- [EXERCICES]
[A] Répondez à ces questions d'après l'échange sur le bilinguisme, une réponse par ligne :
(i) Selon le sénateur Beaudoin, combien d'équipes de juristes le ministère de la Justice compte-t-il à Ottawa ?
(ii) Dans quel cabinet se trouvent les avocats de M. Leroux ?
(iii) D'après M. Leroux, le bilinguisme veut-il dire que l'on traduit tout ?
[B] Recopiez à l'identique le segment de l'échange sur le bilinguisme compris entre « M. Leroux: Le » et « vous avez raison. », ces deux passages inclus.
[C] Prolongez l'échange sur le bilinguisme en reprenant juste après sa dernière phrase.

- [TEXTE À LIRE]

——————

Le sénateur Gérald A. Beaudoin: C'est bien ce que je pense. Nous avons ici à Ottawa deux équipes au ministère de la Justice. Les lois sont adoptées dans les deux langues. L'équipe de juristes qui fait la version française est différente de celle qui fait la version anglaise. Autrefois, on faisait les lois et on les traduisait. C'est fini, ce système. Aujourd'hui, on a deux équipes, une équipe française et une équipe anglaise. Les deux équipes sont composées d'excellents juristes, des jurilinguistes, qui font un travail merveilleux, à mon avis, mais ça doit tout de même coûter quelque chose.
M. Leroux: Monsieur le sénateur, je vous dirai que mes avocats sont chez Scott & Aylen. Quand j'achète une propriété ou que je signe un contrat, je leur demande de le faire en français, et ce n'est pas plus cher qu'en anglais. Quand j'ai un client francophone et que j'ai à rédiger un contrat en français, c'est le même prix qu'en anglais.
Le sénateur Gérald A. Beaudoin: Oui, c'est vrai.
M. Leroux: Le bilinguisme ne veut pas dire que l'on traduit tout. Dans l'entreprise, on n'a pas besoin d'avoir une traduction pour tout.
Le sénateur Gérald A. Beaudoin: C'est vrai. Que vous fassiez un contrat en français ou en anglais, c'est la même chose. Je pense que vous avez raison.

——————

- [DONNÉES]
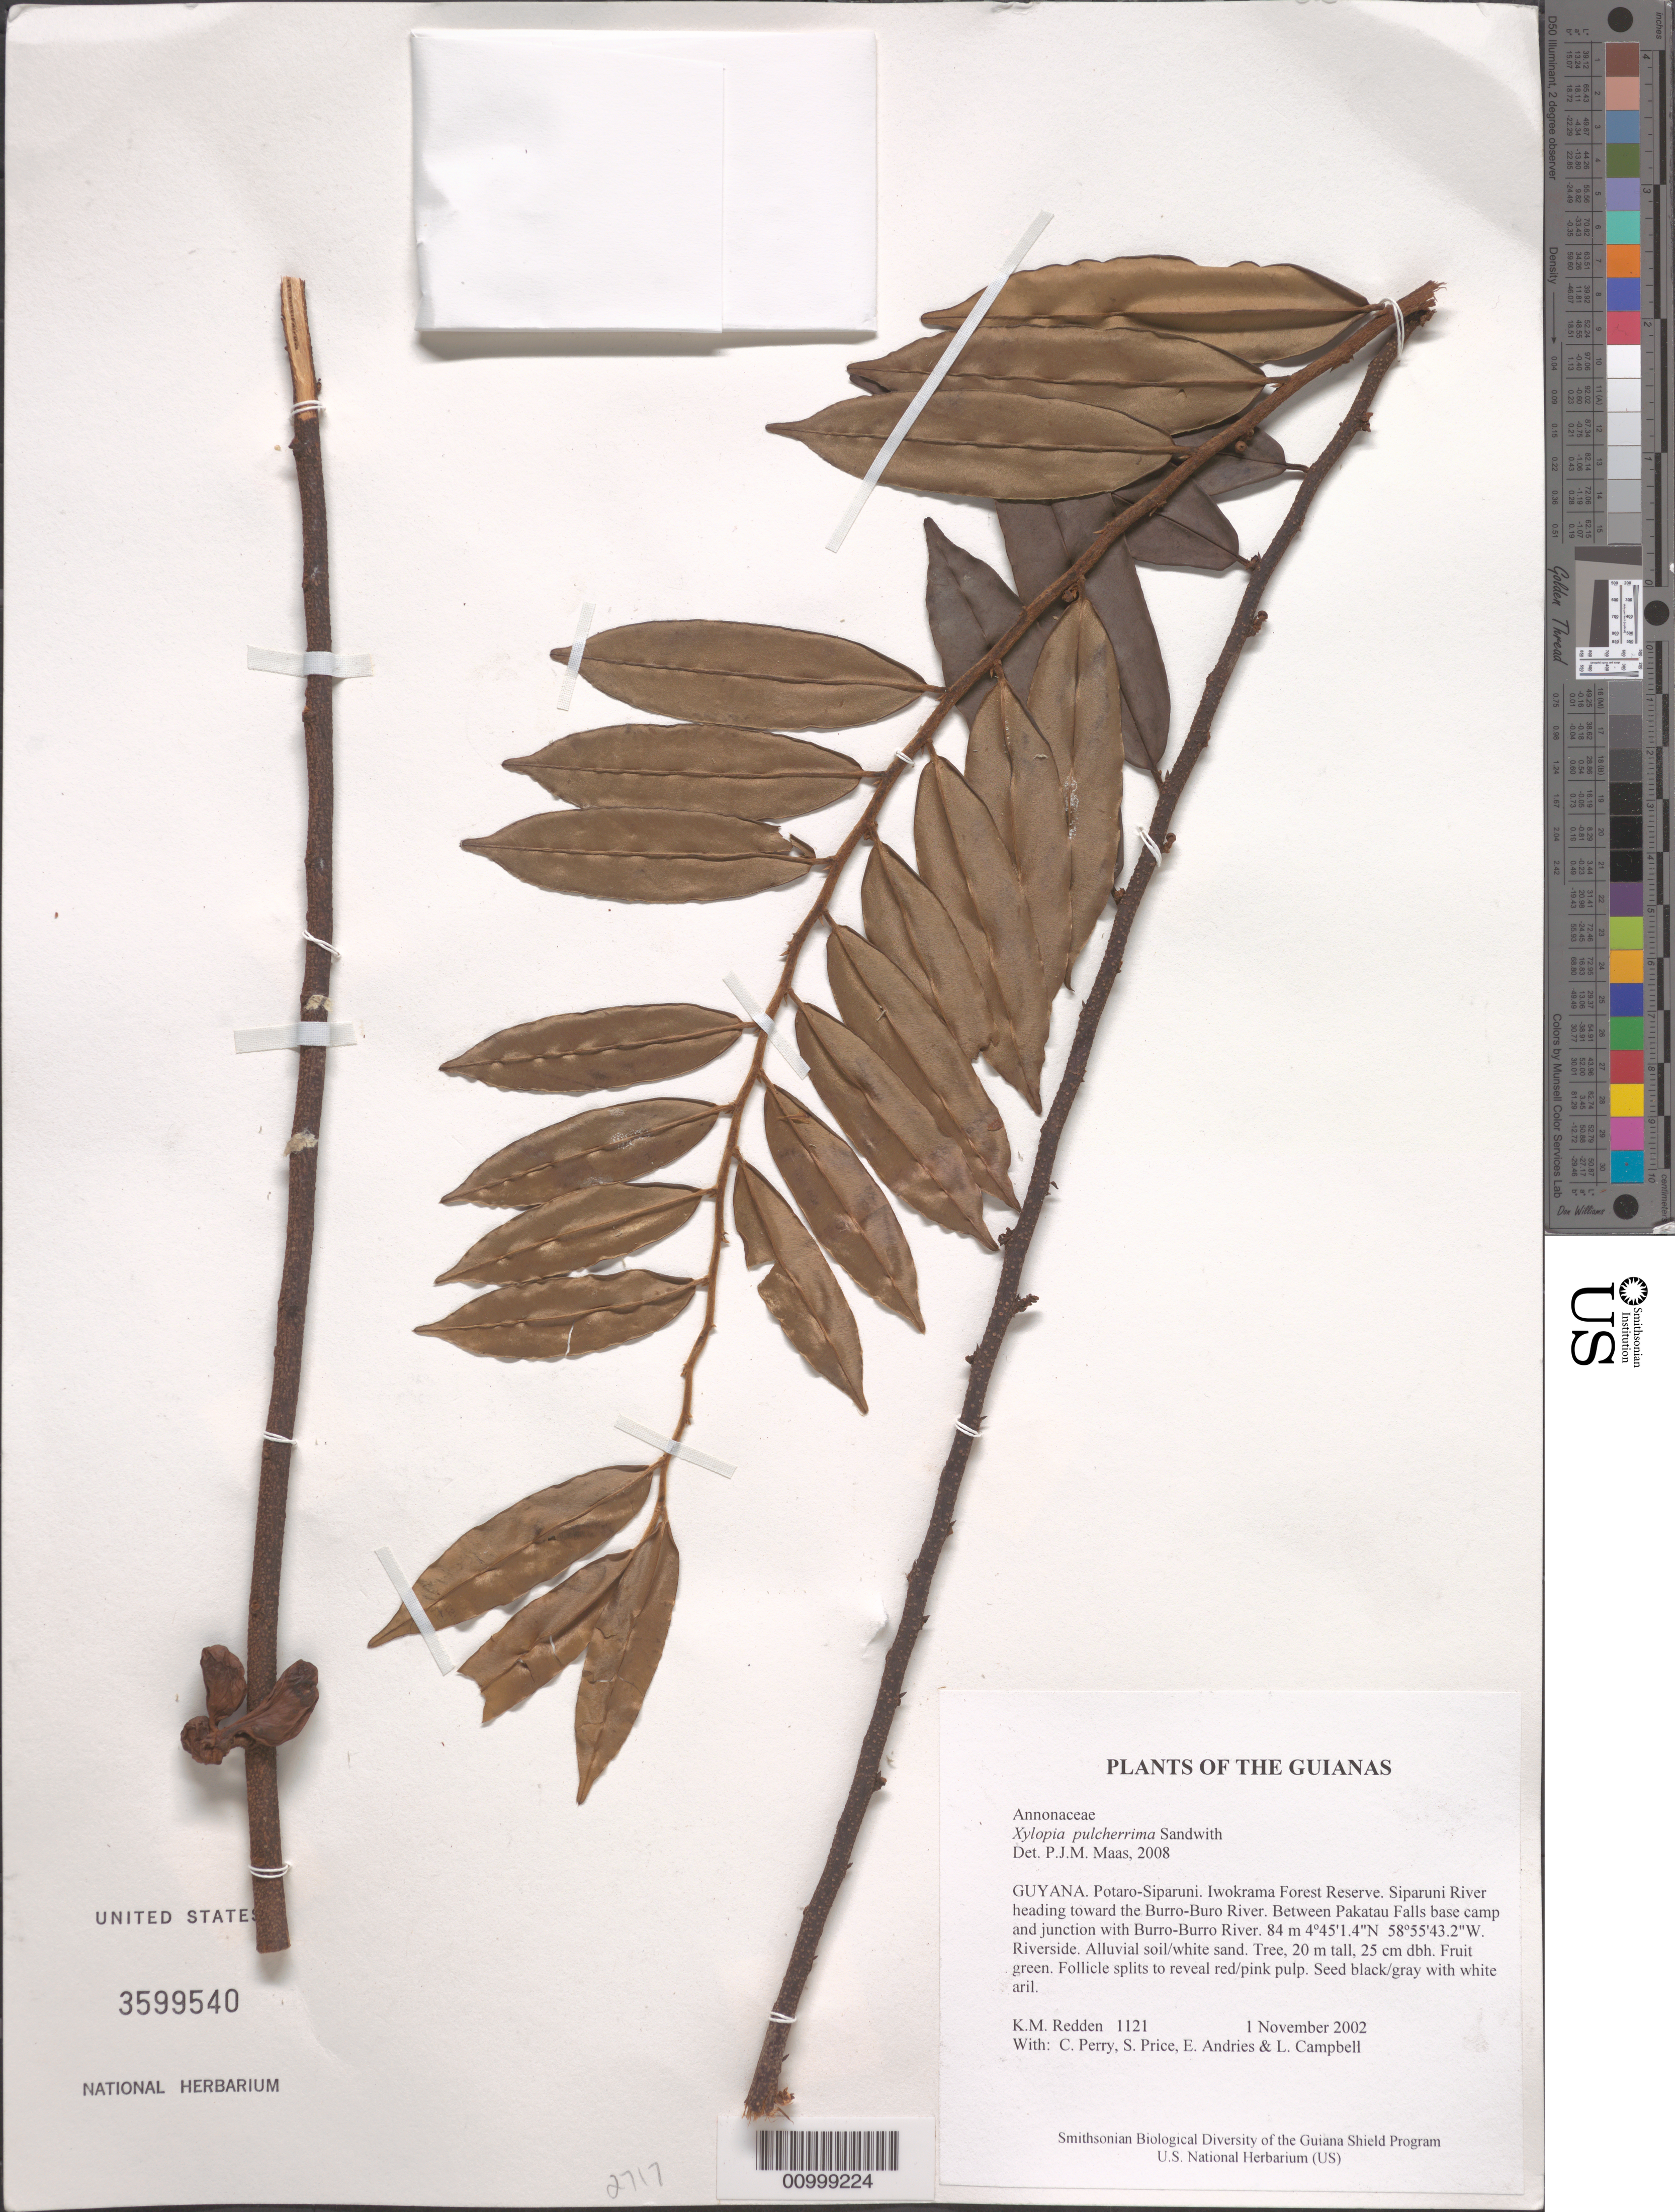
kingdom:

——————

- [RÉPONSES ATTENDUES]
[A]
(i) Deux : une équipe française et une équipe anglaise.
(ii) Chez Scott & Aylen.
(iii) Non.

[B]
M. Leroux: Le bilinguisme ne veut pas dire que l'on traduit tout. Dans l'entreprise, on n'a pas besoin d'avoir une traduction pour tout.
Le sénateur Gérald A. Beaudoin: C'est vrai. Que vous fassiez un contrat en français ou en anglais, c'est la même chose. Je pense que vous avez raison.

[C]
Mais si vous faites une loi dans les deux langues ou encore un message dans les deux langues, ça doit tout de même coûter quelque chose.
M. Leroux: Encore une fois, si j'ai à faire de la publicité à la télévision, c'est une question de stratégie de marketing et non pas une question de bilinguisme. Si je décide de placer 10 000 $ à CHOT et de placer ensuite 20 000 $ à CJOH, ce n'est pas une politique de bilinguisme, mais une stratégie de marketing pour aider nos entreprises à faire connaître le produit dont je fais la promotion.
Le sénateur Gérald A. Beaudoin: Ça, ça ne coûte pas plus cher.
M. Leroux: Absolument pas.
Le sénateur Gérald A. Beaudoin: Non, vous avez raison. Mais supposons que vous ayez une manifestation publique et que vous deviez avoir des affiches bilingues. Vous me dites que ça ne coûte pas vraiment plus d'avoir une affiche bilingue qu'une affiche uniquement en français ou en anglais. C'est bien ça?
M. Leroux: Pour la grande majorité des affiches, on le fait recto-verso.
Le sénateur Louis Robichaud (L'Acadie, Lib.): Soit 3 000 $ et 3 000 $.
M. Leroux: Je parlais tantôt de l'affichage extérieur de mon entreprise. Ce sont les grands panneaux que vous connaissez. Je disais que c'était un choix d'entreprise. Quand j'arrive chez un producteur d'affiches extérieures et que je lui dis que je veux une affiche extérieure illuminée de quatre mètres par un demi-mètre, elle me coûtera le même prix, qu'elle soit en français, en anglais ou bilingue.
Le sénateur Gérald A. Beaudoin: Elle coûte le même prix?
M. Leroux: Absolument. Maintenant, si j'ajoute un mètre de plus dans l'une ou l'autre langue, ce n'est plus la même chose.
Le sénateur Gérald A. Beaudoin: Non, mais à proportions égales?
M. Leroux: À proportions égales, ça coûte la même chose.
Le sénateur Gérald A. Beaudoin: La même chose?
M. Leroux: Absolument.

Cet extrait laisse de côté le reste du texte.